──────── Provided entries ────────

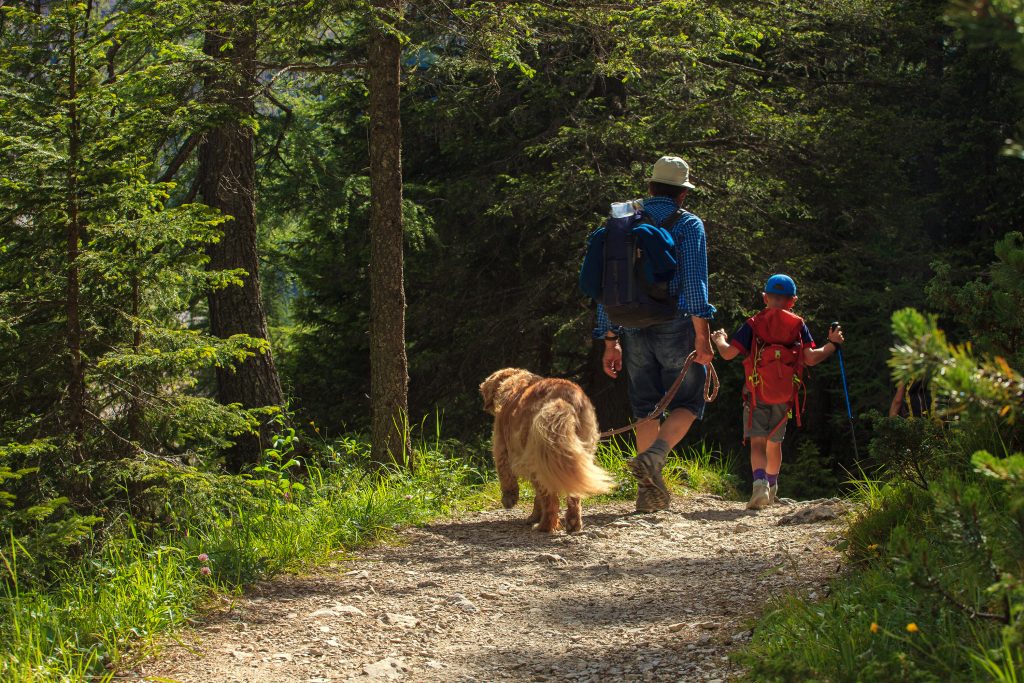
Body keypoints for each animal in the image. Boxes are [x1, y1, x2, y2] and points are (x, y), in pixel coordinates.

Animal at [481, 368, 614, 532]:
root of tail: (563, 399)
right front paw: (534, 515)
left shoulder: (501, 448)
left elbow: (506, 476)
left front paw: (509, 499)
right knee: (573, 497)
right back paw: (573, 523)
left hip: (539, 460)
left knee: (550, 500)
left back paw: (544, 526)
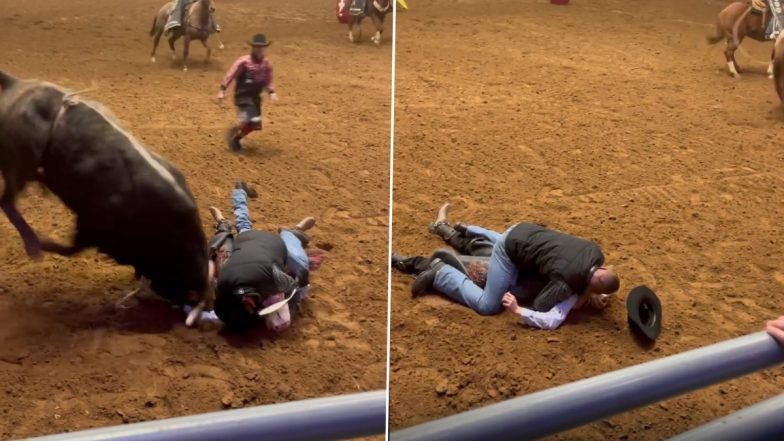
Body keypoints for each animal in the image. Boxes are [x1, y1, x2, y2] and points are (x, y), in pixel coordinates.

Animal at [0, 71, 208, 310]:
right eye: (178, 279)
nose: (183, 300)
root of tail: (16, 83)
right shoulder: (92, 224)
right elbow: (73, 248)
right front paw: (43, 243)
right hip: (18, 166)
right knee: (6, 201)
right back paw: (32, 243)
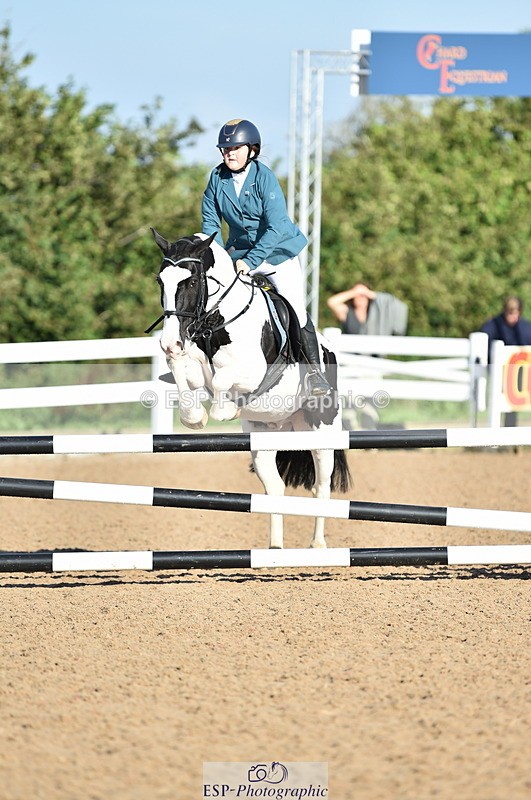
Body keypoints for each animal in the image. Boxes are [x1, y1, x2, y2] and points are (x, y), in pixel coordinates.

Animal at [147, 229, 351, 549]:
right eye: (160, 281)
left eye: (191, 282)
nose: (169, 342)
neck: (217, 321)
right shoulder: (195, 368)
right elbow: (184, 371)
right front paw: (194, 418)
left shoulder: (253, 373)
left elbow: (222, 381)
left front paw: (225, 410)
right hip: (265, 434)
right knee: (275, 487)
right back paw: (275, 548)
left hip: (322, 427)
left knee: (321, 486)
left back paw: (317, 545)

────────

§ Work instruction:
Write out again only the lines from the one with "left eye: (191, 282)" through the last line of the records above. Keep every word as it stands.

§ Task solution:
left eye: (191, 282)
nose: (169, 342)
neck: (217, 321)
right shoulder: (195, 368)
right elbow: (184, 371)
right front paw: (194, 418)
left shoulder: (253, 373)
left elbow: (222, 381)
left front paw: (225, 410)
right hip: (265, 434)
right knee: (275, 487)
right back paw: (275, 548)
left hip: (322, 427)
left knee: (321, 486)
left back paw: (317, 545)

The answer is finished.